I believe I know the answer to that question now. Why that story, and so many of my early attempts at writing cozies; were . . . um, less than stellar. Ms. Christie’s stories worked so well because she wrote about who, what, and where she knew. Her novels were filled with the settings and character types she encountered in her circles and travels abroad. There weren’t major appearances by people like me (young, Black; a little bit absentminded and dreamy), and I’m fine with that now—the novels were written for a different society, a different zeitgeist. But maybe, back then, I’d wanted to see myself on those pages. I tried for so long to write what she knew, when, as it turns out, what I needed to do was follow her example in a different way. I needed to fill my pages with the personalities and settings I knew best: dark-skinned men and women with thick curls and neat braids, clownish politicians, womanizers in huge gold chains, and strong, gifted young people with a reserve of quiet confidence. Beaches. Carnival. An old parochial school in the heart of historic Charlotte Amalie. Maybe a post-hurricane landscape, in one of my future drafts. Ms. Christie’s magic lay in the way she made us believe in the truth of the stories she wrote. By putting myself on the page, as she always did, I hope I’m approaching even a fraction of that gift.

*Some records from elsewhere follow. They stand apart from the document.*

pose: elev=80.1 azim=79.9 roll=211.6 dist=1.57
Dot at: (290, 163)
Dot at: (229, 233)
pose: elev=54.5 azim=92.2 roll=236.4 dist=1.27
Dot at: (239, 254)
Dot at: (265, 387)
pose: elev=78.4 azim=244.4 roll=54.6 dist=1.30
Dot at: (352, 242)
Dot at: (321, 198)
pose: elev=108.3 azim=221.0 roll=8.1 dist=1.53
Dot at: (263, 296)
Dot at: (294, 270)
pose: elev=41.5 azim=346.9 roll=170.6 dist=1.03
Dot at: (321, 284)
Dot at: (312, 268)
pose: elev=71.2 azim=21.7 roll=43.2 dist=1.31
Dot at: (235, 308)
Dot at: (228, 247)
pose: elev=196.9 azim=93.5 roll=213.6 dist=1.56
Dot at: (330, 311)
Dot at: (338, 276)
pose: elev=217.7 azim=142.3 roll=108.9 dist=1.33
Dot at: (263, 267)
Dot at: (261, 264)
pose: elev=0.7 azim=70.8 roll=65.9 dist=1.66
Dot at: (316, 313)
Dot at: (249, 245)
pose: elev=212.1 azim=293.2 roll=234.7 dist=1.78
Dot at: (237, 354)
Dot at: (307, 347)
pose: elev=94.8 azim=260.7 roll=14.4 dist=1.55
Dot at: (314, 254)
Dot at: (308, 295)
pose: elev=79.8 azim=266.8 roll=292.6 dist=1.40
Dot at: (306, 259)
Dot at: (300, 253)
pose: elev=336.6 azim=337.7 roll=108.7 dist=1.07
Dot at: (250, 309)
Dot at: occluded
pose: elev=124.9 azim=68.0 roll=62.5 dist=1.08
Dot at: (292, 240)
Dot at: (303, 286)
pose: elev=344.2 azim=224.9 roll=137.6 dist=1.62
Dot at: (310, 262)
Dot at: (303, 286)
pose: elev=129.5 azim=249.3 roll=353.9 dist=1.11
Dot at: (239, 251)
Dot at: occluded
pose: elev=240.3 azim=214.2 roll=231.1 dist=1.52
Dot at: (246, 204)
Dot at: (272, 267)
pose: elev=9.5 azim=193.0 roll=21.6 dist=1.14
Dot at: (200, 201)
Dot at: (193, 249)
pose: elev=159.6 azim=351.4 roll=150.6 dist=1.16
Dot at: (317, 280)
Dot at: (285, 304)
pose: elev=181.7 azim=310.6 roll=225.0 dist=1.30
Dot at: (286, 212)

As for our night at the movies? Well, it was everything my heart had hoped for, watching my kids fall right into the trance of that story . . . marveling at the setting, shrieking at every murder, pouncing on every clue; sharing their theories about who the murderer was. Watching the shock on their faces as Poirot laid it all out for them. Hearing their excitement as we left the theater, not just about how much fun the movie was, but about the diverse cast; about seeing Black and Brown and LGBTQ characters with quirks and agency and power. Listening to my sons devise the plot of their own mystery story on the ride home was perhaps the very best moment of that night, however—a moment that truly did complete the circle that had started so long ago in the tiny mystery section of an island bookstore. We got out of the car, still full of popcorn and under the spell of a master storyteller. Those stories still do it, even this many years after their debut. They sweep us away from the present, back to the outsized personalities and majestic settings of the world Ms. Christie created. They still contain the best kind of magic.
They still inspire so many of us to create magic of our own.
Wonderful!
Wonderful reflections on inspiration! I loved your story “Rise” in EQMM.